The Freeman originally built in 1950 had been a classic Mazatlan gathering spot. On Friday and Saturday nights its 10th floor El Palomar dance hall was the place to hear to the latest tunes out of New York. When it was built, the Freeman was the tallest building in the entire northwest of the country. It’s a great place to catch sweeping views of the downtown centro district and the Pacific Ocean.
While many of Mazatlan’s preservationists were happy to see the grand old hotel come back to life they were unhappy with some modern additions. Herein lies a controversy that historic districts across America face The new Freeman Hotel is affiliated with the Best Western Hotel chain which has a standard of signage – in this case one with a large fluorescent look. The Best Western sign now sits atop the Freeman building and some preservationists object to this desecration of a building that now sits in the 50 square block National Monument area. The building did not have that kind of lighting when it opened, so why should it now? The common view among Mexicans is that someone got paid off. Somebody got paid off! Although that may be possibly true, I for one enjoyed the light cast from the bright sign that allowed me to stay in the warm ocean waters long after sunset and still see my way safely about the beach. As a newcomer in town wandering the street after a couple of strong tequila drinks, the Hotel Posada Freeman sign allowed me to get my bearings quickly when I needed to.
The Centro Proyecto Historico is working hard to keep another U.S. import off the walls of old town Mazatlan – graffiti. A new sign in the square reads, “El graffiti no es arte – es un deleto. No Manches! Mi Mazatlan es mi casa.”

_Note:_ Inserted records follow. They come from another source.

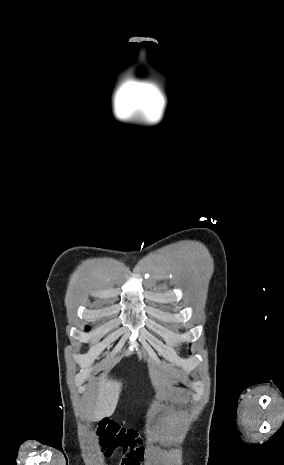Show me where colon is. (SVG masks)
<instances>
[{
  "label": "colon",
  "mask_w": 284,
  "mask_h": 465,
  "mask_svg": "<svg viewBox=\"0 0 284 465\" xmlns=\"http://www.w3.org/2000/svg\"><path fill=\"white\" fill-rule=\"evenodd\" d=\"M98 452L110 459L125 455L123 465H139L144 458V440L136 430L120 427L115 422L103 425L98 434Z\"/></svg>",
  "instance_id": "obj_1"
}]
</instances>
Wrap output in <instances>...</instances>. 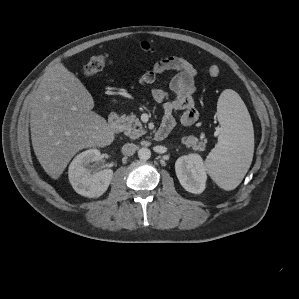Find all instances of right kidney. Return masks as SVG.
I'll return each instance as SVG.
<instances>
[{
	"label": "right kidney",
	"mask_w": 299,
	"mask_h": 299,
	"mask_svg": "<svg viewBox=\"0 0 299 299\" xmlns=\"http://www.w3.org/2000/svg\"><path fill=\"white\" fill-rule=\"evenodd\" d=\"M100 151L89 149L78 154L70 163L68 176L73 189L80 195L97 198L110 185L113 177L111 169L95 172L90 163L100 160Z\"/></svg>",
	"instance_id": "obj_1"
}]
</instances>
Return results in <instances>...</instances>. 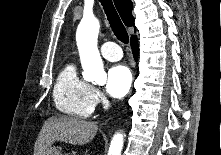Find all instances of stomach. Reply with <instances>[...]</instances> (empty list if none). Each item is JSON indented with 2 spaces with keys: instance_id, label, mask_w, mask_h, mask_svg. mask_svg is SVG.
Returning <instances> with one entry per match:
<instances>
[{
  "instance_id": "1",
  "label": "stomach",
  "mask_w": 221,
  "mask_h": 155,
  "mask_svg": "<svg viewBox=\"0 0 221 155\" xmlns=\"http://www.w3.org/2000/svg\"><path fill=\"white\" fill-rule=\"evenodd\" d=\"M44 155H63L59 148L55 146H51L48 148Z\"/></svg>"
}]
</instances>
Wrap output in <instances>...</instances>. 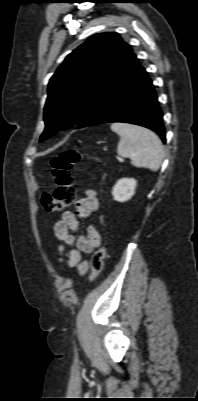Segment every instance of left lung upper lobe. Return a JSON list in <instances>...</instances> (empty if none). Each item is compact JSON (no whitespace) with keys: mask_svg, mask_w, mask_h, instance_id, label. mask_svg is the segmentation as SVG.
Returning <instances> with one entry per match:
<instances>
[{"mask_svg":"<svg viewBox=\"0 0 198 401\" xmlns=\"http://www.w3.org/2000/svg\"><path fill=\"white\" fill-rule=\"evenodd\" d=\"M118 33H100L73 50L48 84L40 142L78 122L92 100L131 55Z\"/></svg>","mask_w":198,"mask_h":401,"instance_id":"left-lung-upper-lobe-1","label":"left lung upper lobe"}]
</instances>
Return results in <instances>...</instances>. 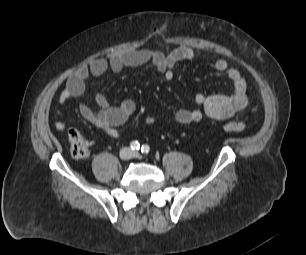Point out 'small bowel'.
Instances as JSON below:
<instances>
[{
    "instance_id": "c3829d8e",
    "label": "small bowel",
    "mask_w": 306,
    "mask_h": 255,
    "mask_svg": "<svg viewBox=\"0 0 306 255\" xmlns=\"http://www.w3.org/2000/svg\"><path fill=\"white\" fill-rule=\"evenodd\" d=\"M196 56L195 51L188 46H180L169 53L152 49L130 50L123 53L112 54L108 58H96L88 65L78 67L68 78L65 88L59 96V103L64 105L71 98H79L85 92V83L90 76L99 77L108 70L119 72L124 68L151 65L154 67L162 82L173 78L175 67L183 61L192 60ZM214 69L226 75L232 83V91L229 94L205 95L198 93L194 96L197 105L192 109H180L175 113V120L182 125H190L199 122L203 116L215 120H227L244 109L249 101L247 82L240 71L229 67L228 62L217 59ZM96 106L81 103L79 111L82 117L89 123L105 132L112 138L120 135L118 127L124 124L135 112L136 106L131 99H125L118 105L111 106L103 94L95 97ZM61 115V111L58 112ZM147 125L155 123V119L149 116L145 119ZM57 130H64L66 123L58 120L55 123Z\"/></svg>"
}]
</instances>
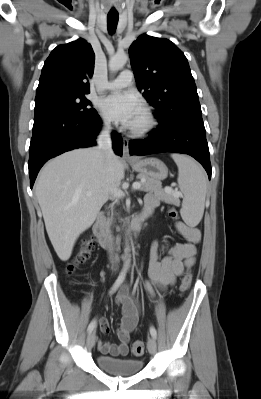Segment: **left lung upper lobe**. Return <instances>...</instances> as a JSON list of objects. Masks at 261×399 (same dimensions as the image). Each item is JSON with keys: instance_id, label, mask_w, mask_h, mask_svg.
Wrapping results in <instances>:
<instances>
[{"instance_id": "1", "label": "left lung upper lobe", "mask_w": 261, "mask_h": 399, "mask_svg": "<svg viewBox=\"0 0 261 399\" xmlns=\"http://www.w3.org/2000/svg\"><path fill=\"white\" fill-rule=\"evenodd\" d=\"M129 53L137 87L156 108L160 126L202 114L187 58L173 42L145 34L132 43Z\"/></svg>"}]
</instances>
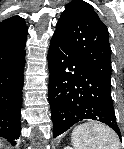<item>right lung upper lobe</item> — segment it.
I'll return each mask as SVG.
<instances>
[{"mask_svg":"<svg viewBox=\"0 0 124 149\" xmlns=\"http://www.w3.org/2000/svg\"><path fill=\"white\" fill-rule=\"evenodd\" d=\"M27 33V26L23 18L13 16L3 20L0 23V47L23 42L27 38Z\"/></svg>","mask_w":124,"mask_h":149,"instance_id":"1","label":"right lung upper lobe"}]
</instances>
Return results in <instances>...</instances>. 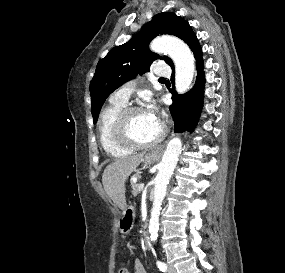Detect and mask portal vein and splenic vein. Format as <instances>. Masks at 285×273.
<instances>
[{
    "instance_id": "portal-vein-and-splenic-vein-1",
    "label": "portal vein and splenic vein",
    "mask_w": 285,
    "mask_h": 273,
    "mask_svg": "<svg viewBox=\"0 0 285 273\" xmlns=\"http://www.w3.org/2000/svg\"><path fill=\"white\" fill-rule=\"evenodd\" d=\"M143 189H144V184L142 183V184L139 185V190L141 191Z\"/></svg>"
}]
</instances>
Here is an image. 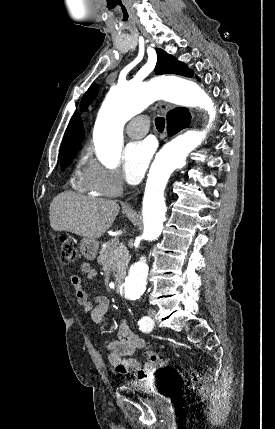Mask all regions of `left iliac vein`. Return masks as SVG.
I'll list each match as a JSON object with an SVG mask.
<instances>
[{
	"label": "left iliac vein",
	"mask_w": 275,
	"mask_h": 429,
	"mask_svg": "<svg viewBox=\"0 0 275 429\" xmlns=\"http://www.w3.org/2000/svg\"><path fill=\"white\" fill-rule=\"evenodd\" d=\"M148 315L151 319H154V317L156 315V310L155 309H149Z\"/></svg>",
	"instance_id": "obj_1"
}]
</instances>
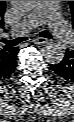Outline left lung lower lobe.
I'll return each instance as SVG.
<instances>
[{
  "label": "left lung lower lobe",
  "instance_id": "obj_1",
  "mask_svg": "<svg viewBox=\"0 0 74 122\" xmlns=\"http://www.w3.org/2000/svg\"><path fill=\"white\" fill-rule=\"evenodd\" d=\"M50 67L65 82L74 83V48L67 49L64 59L58 64H51Z\"/></svg>",
  "mask_w": 74,
  "mask_h": 122
}]
</instances>
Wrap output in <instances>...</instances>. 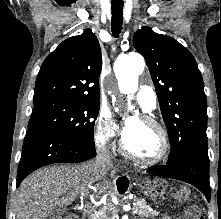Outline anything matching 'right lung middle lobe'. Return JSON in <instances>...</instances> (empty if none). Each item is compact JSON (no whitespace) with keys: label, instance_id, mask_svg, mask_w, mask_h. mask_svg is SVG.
<instances>
[{"label":"right lung middle lobe","instance_id":"right-lung-middle-lobe-1","mask_svg":"<svg viewBox=\"0 0 221 219\" xmlns=\"http://www.w3.org/2000/svg\"><path fill=\"white\" fill-rule=\"evenodd\" d=\"M100 102L65 99L34 103L28 128L37 126L94 146V124Z\"/></svg>","mask_w":221,"mask_h":219}]
</instances>
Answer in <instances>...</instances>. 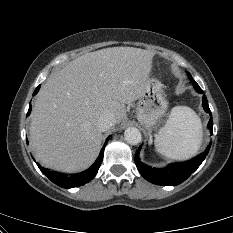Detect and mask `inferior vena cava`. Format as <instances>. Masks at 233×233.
Returning <instances> with one entry per match:
<instances>
[{"mask_svg": "<svg viewBox=\"0 0 233 233\" xmlns=\"http://www.w3.org/2000/svg\"><path fill=\"white\" fill-rule=\"evenodd\" d=\"M115 122L116 120L113 114L104 113L99 117L97 126L100 131L104 132L110 129L115 124Z\"/></svg>", "mask_w": 233, "mask_h": 233, "instance_id": "obj_1", "label": "inferior vena cava"}]
</instances>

Although Mazatlan’s Centro Proyecto Historico is new, local citizens like Elaine Kemp have been struggling for a long time to bring pride back to the historic neighborhood. Kemp, a Mexican woman who was born in Los Angeles but left as a young girl, is the editor and founder of Viejo Mazatlan.This well-designed monthly newspaper is free. Written in Spanish but also translated into English, every article is about historical aspects of old town, the Plaza Machado Square, and the people who once lived there.
Mazatlan’s old town is a work in progress. Every Saturday night, arts and crafts people set up booths on the square and give it a Berkeley bohemian feel. On Sundays, a festival ambiance takes over with vendors selling cotton candy and balloons while families with children parade around the square. Nightly, couples cuddle and nest on nearby benches. There are plenty of buildings not far away that sit vacant where you can see trees growing up in the center of old houses long ago abandoned. However, the streets are well lit and one can feel safe walking from the plaza down to Olas Altas beach where on any given evening an American ex-pat community gathers to “llevelo un Pacifico” at the Puerto Viejo, a small beach bar, carp about the Bush administration, and watch the sometimes glorious sunsets spread rich and various colors across the Mexican sky.